■ TASKS
**1)** Reproduce the recipe page word for word, starting with "Olive Garden salad" and going on through "Serve with dressing.".
**2)** Extend the recipe page onward from its final sentence.

■ PAGE TEXT
**********
Showing posts with label Sides. Show all posts
Showing posts with label Sides. Show all posts

Breadsticks

1 3/4 cups water
2 teaspoons yeast
3 tablespoons sugar
2 teaspoons salt
2 tablespoons oil
4 1/2 to 5 cups flour

2 tablespoons melted butter
garlic salt

Dissolve yeast and sugar and water and let sit a few minutes. Add remaining ingredients and mix until combined, adding the flour a little at a time until the dough is soft but not too sticky. Knead for about 5 minutes, until smooth.

Let rise about 1 hour, until doubled.

Shape into 18 breadsticks and place on two greased pans. Cover and let rise until double, about 1 hour.

Preheat oven to 425°F. Bake breadsticks 12–14 minutes, until golden brown. Brush with melted butter and sprinkle with garlic salt, if desired.

Makes 18

Total time: 3 hours

Original recipe source

Olive Garden salad

1 bag iceberg salad OR 1 head iceberg lettuce, chopped
1/4 to 1/2 a red onion, thinly sliced
2 tomatoes, sliced
6 to 12 olives (optional)
6 pepperoncini peppers
croutons
dressing

Put lettuce in a salad bowl. Distribute onions over the top. Put tomatoes around the side, then olives and peppers. Put croutons in the middle. Serve with dressing.
**********
[Saved entries]

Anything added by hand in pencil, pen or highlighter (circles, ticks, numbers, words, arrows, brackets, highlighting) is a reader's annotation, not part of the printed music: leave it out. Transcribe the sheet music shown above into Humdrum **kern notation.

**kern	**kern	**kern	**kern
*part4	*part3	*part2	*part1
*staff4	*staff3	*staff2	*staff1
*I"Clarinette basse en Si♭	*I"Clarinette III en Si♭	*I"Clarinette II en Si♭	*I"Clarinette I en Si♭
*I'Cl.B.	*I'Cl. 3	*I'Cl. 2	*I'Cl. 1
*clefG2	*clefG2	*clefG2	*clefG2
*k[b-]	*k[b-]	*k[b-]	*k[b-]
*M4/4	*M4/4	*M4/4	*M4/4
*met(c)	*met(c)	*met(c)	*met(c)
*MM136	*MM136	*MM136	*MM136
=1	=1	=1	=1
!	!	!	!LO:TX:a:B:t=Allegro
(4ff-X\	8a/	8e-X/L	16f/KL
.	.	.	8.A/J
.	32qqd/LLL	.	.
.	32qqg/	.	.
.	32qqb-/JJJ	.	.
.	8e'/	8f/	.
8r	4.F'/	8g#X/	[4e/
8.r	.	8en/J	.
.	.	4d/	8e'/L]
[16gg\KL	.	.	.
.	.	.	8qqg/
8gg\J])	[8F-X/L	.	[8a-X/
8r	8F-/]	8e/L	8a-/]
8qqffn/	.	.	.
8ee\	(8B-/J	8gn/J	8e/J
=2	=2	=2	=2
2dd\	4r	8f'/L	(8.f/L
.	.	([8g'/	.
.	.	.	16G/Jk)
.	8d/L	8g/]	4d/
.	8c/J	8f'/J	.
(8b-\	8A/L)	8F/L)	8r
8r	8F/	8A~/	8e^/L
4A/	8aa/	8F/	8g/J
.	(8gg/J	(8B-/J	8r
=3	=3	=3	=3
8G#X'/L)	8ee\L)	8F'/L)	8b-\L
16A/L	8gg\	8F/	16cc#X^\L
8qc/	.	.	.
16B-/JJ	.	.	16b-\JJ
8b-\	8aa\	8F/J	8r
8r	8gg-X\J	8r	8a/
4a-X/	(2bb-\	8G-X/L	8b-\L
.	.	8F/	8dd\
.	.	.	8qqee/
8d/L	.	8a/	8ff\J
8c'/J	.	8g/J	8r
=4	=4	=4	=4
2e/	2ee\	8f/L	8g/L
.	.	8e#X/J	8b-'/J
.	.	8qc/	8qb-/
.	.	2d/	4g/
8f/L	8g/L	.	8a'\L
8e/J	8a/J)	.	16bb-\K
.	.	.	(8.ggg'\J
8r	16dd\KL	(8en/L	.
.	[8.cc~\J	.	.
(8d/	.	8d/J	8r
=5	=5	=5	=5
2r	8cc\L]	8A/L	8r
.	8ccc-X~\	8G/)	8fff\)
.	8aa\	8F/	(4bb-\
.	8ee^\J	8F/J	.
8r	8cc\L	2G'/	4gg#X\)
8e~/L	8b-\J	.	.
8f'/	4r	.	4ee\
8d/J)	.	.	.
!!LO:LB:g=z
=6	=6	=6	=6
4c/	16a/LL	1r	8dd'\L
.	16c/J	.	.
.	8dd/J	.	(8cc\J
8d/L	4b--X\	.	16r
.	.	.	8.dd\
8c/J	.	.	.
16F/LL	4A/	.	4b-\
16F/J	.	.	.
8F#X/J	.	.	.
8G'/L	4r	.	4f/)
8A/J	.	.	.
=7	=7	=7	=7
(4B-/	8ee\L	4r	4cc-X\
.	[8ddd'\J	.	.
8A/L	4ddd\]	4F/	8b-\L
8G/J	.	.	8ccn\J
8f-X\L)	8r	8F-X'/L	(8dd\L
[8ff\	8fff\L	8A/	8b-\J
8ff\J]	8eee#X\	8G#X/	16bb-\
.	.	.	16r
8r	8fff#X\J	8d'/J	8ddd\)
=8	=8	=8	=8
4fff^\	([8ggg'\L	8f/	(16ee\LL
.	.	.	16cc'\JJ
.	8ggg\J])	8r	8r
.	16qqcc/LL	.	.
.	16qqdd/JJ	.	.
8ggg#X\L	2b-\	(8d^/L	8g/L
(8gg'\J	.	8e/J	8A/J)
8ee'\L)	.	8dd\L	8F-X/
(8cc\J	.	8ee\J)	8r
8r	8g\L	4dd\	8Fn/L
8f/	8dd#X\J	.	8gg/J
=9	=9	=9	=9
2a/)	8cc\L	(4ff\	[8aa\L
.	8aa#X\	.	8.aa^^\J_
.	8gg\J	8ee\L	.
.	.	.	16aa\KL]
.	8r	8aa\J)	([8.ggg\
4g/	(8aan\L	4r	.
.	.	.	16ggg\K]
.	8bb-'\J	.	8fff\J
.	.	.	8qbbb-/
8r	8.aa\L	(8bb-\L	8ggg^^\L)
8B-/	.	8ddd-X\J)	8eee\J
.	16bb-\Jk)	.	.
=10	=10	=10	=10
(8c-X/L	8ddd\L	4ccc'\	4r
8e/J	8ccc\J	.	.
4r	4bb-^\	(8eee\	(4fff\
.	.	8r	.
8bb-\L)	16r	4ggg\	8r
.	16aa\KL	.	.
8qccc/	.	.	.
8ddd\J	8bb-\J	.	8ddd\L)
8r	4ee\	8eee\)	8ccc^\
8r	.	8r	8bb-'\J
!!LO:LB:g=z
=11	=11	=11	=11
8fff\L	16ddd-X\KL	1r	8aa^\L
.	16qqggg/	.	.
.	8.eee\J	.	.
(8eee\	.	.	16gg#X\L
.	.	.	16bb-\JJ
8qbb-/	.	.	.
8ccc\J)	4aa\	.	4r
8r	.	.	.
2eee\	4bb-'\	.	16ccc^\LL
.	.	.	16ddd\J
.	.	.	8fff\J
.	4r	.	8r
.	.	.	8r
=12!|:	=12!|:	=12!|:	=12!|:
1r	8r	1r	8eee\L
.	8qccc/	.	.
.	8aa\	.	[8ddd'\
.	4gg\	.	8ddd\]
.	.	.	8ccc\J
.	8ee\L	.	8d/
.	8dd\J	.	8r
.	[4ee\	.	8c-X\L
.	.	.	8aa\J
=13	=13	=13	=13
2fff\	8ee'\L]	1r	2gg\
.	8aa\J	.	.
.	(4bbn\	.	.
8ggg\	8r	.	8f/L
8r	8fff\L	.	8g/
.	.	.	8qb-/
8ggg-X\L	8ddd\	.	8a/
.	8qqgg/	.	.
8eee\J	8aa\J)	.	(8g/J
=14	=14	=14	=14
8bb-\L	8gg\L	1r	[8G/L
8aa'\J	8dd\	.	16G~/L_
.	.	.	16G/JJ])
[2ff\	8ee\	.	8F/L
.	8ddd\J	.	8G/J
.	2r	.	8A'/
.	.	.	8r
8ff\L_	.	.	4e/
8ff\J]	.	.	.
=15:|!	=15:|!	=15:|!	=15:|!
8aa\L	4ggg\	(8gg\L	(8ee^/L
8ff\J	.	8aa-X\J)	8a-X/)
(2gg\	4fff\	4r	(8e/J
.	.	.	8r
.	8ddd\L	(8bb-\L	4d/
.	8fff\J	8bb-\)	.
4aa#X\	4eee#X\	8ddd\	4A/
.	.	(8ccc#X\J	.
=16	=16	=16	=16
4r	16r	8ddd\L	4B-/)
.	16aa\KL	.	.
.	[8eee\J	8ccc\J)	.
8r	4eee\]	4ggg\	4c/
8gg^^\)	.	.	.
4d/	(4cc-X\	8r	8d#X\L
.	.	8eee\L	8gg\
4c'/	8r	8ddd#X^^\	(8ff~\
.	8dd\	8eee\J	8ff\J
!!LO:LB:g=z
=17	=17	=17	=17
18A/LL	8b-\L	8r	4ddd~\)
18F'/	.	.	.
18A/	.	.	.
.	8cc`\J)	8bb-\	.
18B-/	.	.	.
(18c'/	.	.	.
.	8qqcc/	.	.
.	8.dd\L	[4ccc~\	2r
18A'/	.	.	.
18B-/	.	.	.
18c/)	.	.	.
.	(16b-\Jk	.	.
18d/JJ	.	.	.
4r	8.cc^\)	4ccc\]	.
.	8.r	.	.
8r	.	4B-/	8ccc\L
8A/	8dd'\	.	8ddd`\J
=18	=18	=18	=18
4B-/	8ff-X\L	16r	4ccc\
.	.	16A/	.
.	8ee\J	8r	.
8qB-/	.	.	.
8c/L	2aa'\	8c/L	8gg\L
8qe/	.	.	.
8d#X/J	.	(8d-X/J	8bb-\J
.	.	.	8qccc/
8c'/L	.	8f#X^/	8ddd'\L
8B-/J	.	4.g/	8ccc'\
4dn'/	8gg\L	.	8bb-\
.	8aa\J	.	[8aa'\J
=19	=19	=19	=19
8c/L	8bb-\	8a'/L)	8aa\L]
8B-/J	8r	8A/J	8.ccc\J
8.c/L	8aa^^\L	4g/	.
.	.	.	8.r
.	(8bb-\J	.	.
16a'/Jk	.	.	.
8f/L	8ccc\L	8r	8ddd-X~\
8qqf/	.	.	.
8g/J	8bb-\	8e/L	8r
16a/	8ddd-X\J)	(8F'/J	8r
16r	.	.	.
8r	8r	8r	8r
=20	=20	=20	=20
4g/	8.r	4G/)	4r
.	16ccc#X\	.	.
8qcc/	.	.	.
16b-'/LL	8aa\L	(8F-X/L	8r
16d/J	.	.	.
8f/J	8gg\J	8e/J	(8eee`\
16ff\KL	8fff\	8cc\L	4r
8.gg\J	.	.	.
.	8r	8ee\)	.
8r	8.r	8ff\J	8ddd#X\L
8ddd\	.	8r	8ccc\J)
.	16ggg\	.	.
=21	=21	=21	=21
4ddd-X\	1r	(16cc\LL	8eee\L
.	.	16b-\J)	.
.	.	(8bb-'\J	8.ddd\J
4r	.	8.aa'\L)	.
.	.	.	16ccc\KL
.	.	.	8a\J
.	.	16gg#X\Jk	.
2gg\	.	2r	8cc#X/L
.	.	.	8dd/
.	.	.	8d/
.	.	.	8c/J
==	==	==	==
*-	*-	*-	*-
**********
■ ANSWER SECTION
**1)**
Olive Garden salad

1 bag iceberg salad OR 1 head iceberg lettuce, chopped
1/4 to 1/2 a red onion, thinly sliced
2 tomatoes, sliced
6 to 12 olives (optional)
6 pepperoncini peppers
croutons
dressing

Put lettuce in a salad bowl. Distribute onions over the top. Put tomatoes around the side, then olives and peppers. Put croutons in the middle. Serve with dressing.

**2)**
Serves 6

Total time: 15 minutes

Original recipe source

Pumpkin muffins

3 1/2 cups whole wheat flour (may substitute partial amounts of other flours)
1 cup sugar
2 tablespoons baking powder
1/2 teaspoon salt
2 teaspoons cinnamon
1 teaspoon ginger
3/4 teaspoon nutmeg
1/4 teaspoon cloves
2 1/2 cups pumpkin
1 cup water
1/2 cup oil
1/4 cup molasses
1 bag chocolate chips

Preheat oven to 400°. Whisk together dry ingredients. Add wet ingredients. Bake in greased or lined muffin cups for 10–15 minutes.

Makes 24

Original recipe source

Leek and potato soup


1 bunch leeks, chopped
5 potatoes, chopped
4 cups vegetable broth
1–2 tablespoons miso (optional)
1 cup plant milk
salt and pepper to taste

Sauté leeks in a little water in large pot. Add potatoes, vegetable broth, and miso. Simmer until potatoes are well cooked. Remove from heat. Purée with a stick blender and add milk and salt and pepper.

Serves 4–6

Total time: 40 minutes

Original recipe source

Saag dip

1 large or 2 small avocados
4 cups fresh spinach
1/2 tablespoon lemon juice
1 teaspoon minced garlic
1/4 teaspoon curry powder
1/8 teaspoon fresh ginger
pinch of chili powder
pinch of cumin
1/2 teaspoon salt

Combine all in food processor, scraping down sides as needed.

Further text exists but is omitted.